Lograr esta regulación supone borrar toda traza de informalidad en la historia de las representaciones urbanas de Valparaíso, en provecho de la alta formalidad de una museografía que fija condiciones de para una escena de representación en que la pobreza deba estar presente, pero dimensionada por una industria de la exotización adecuada.

Se comprenderá que toda la historia de la urbanización informal de Valparaíso debe ser anatemizada para desterrar la ruralidad referencial, a condición de que ésta sea convertida en objeto de emprendimientos reguladores en el terreno de la gastronomía y de las yerbas medicinales, pero de exportación.
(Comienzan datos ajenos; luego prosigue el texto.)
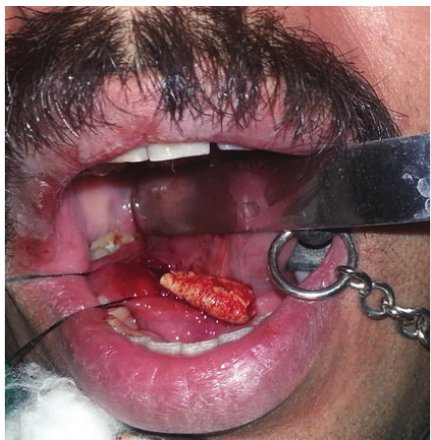
Figure 3: Sialolith evacuated.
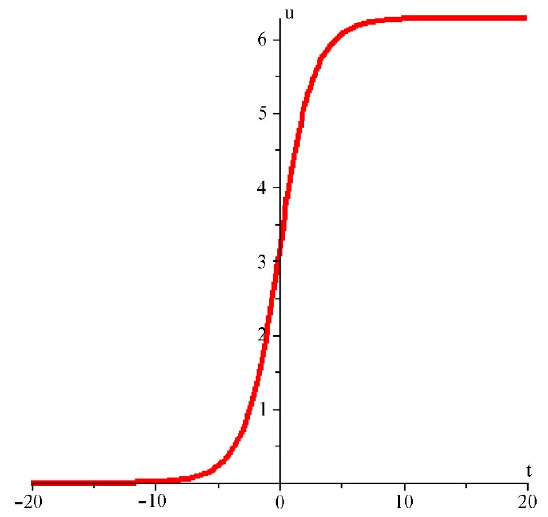
Figure 11. Displacement u at V = 0.5, shown as a function of time (anti-kink). The displacement as a function of the coordinate and time at V = 0.5, demonstrating plastic deformation, is shown in Figure 12.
Para favorecer, entonces, la preeminencia escenográfica de unos cerros que servirán siempre de referencia (como subordinación estética de una ideología edificatoria de procedencia mayoritariamente británica), es preciso aniquilar mediante una des- ruralización acelerada toda historia de asentamiento informal, para dotar de un paisaje urbano adecuado a las nuevas edificaciones erigidas como unos monumentos identitarios de Altos Funcionarios del Sector Público y del Tercer Sector, que lo han logrado.


¿No les parece una broma de mal gusto? Todo se juega en un plano de verosimilitud aberrante.